> _PROBLEM TO SOLVE_: Each record must be copied in full and unchanged; any image it holds is excluded.

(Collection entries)
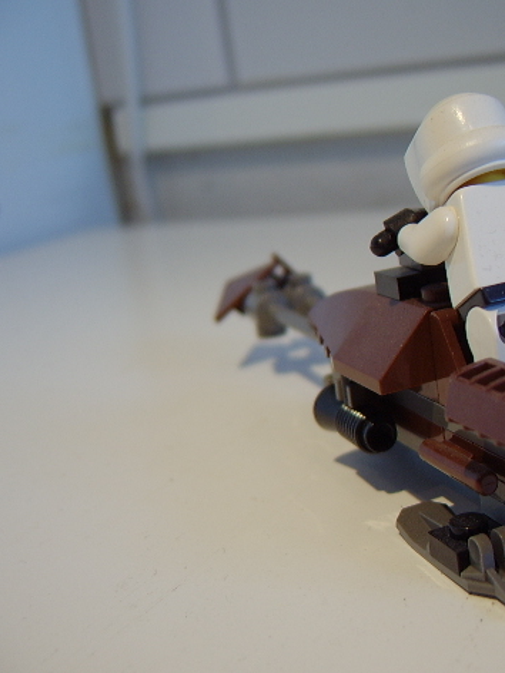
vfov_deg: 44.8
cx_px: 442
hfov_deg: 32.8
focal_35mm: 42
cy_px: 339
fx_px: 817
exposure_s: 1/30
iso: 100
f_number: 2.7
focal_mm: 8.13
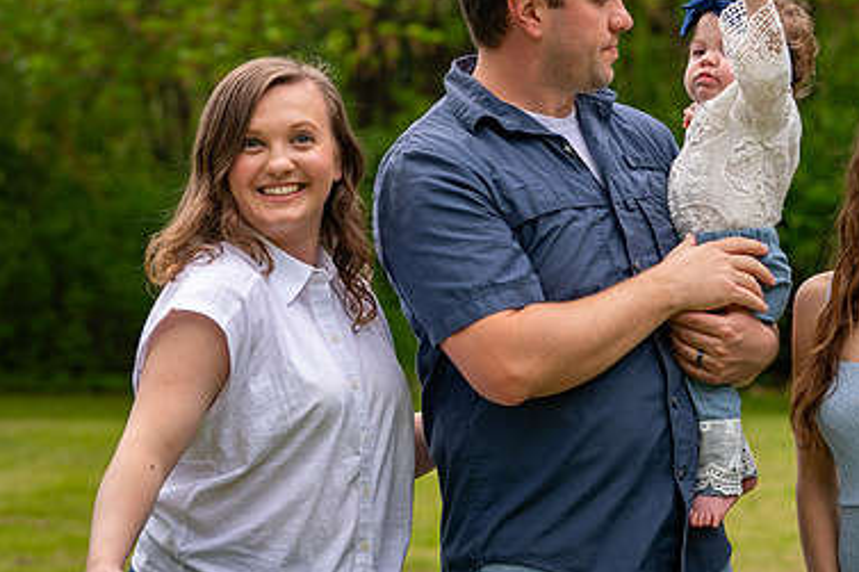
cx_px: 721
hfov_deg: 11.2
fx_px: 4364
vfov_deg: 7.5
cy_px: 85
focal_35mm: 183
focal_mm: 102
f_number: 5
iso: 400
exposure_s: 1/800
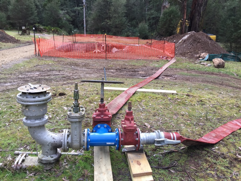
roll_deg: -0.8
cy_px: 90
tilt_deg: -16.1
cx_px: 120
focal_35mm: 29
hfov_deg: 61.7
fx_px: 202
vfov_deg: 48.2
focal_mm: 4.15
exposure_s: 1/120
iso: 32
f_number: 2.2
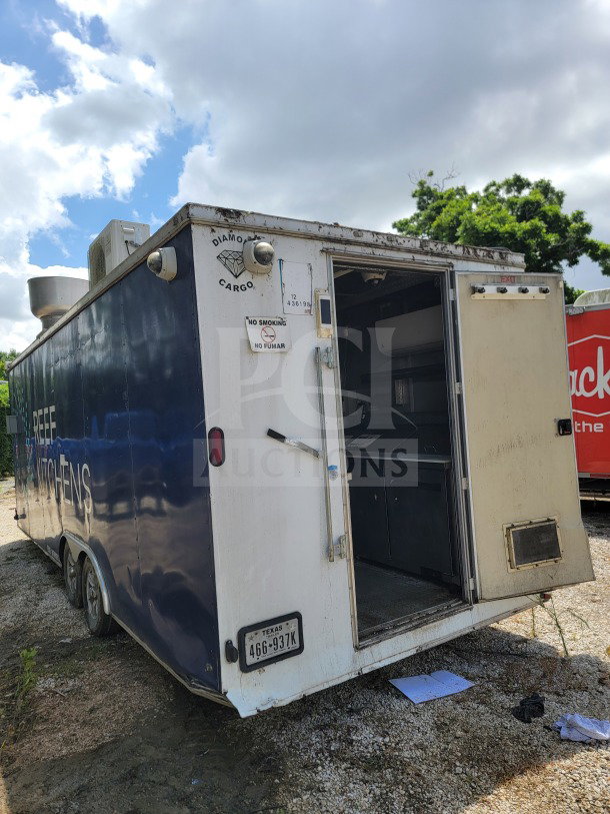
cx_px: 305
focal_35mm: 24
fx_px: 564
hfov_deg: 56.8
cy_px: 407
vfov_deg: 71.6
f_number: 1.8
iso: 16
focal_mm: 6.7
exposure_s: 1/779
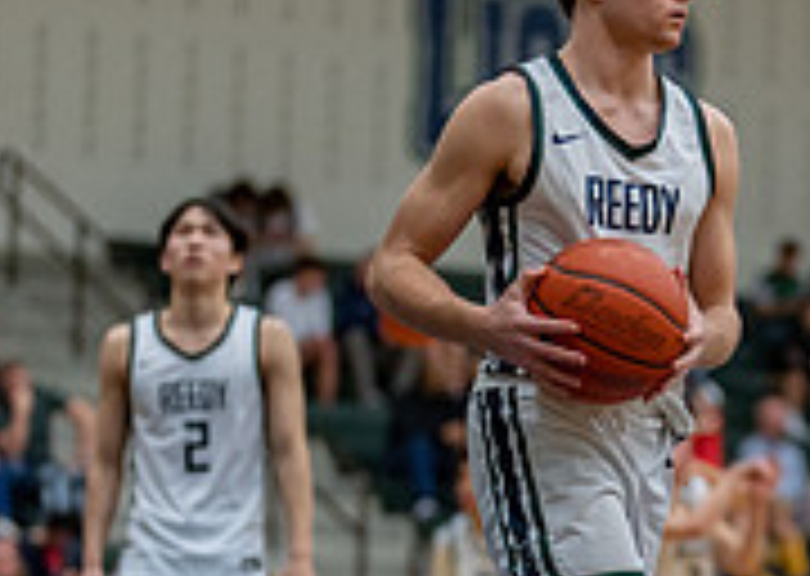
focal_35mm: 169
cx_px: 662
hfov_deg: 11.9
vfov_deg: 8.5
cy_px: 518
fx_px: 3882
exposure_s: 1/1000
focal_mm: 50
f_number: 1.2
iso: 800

> _RESPONSE TO THE TASK_:
vfov_deg: 44.8
cx_px: 442
hfov_deg: 32.8
focal_35mm: 42
cy_px: 339
fx_px: 817
exposure_s: 1/30
iso: 100
f_number: 2.7
focal_mm: 8.13
cx_px: 721
hfov_deg: 11.2
fx_px: 4364
vfov_deg: 7.5
cy_px: 85
focal_35mm: 183
focal_mm: 102
f_number: 5
iso: 400
exposure_s: 1/800
roll_deg: -0.8
cy_px: 90
tilt_deg: -16.1
cx_px: 120
focal_35mm: 29
hfov_deg: 61.7
fx_px: 202
vfov_deg: 48.2
focal_mm: 4.15
exposure_s: 1/120
iso: 32
f_number: 2.2
cx_px: 305
focal_35mm: 24
fx_px: 564
hfov_deg: 56.8
cy_px: 407
vfov_deg: 71.6
f_number: 1.8
iso: 16
focal_mm: 6.7
exposure_s: 1/779
focal_35mm: 169
cx_px: 662
hfov_deg: 11.9
vfov_deg: 8.5
cy_px: 518
fx_px: 3882
exposure_s: 1/1000
focal_mm: 50
f_number: 1.2
iso: 800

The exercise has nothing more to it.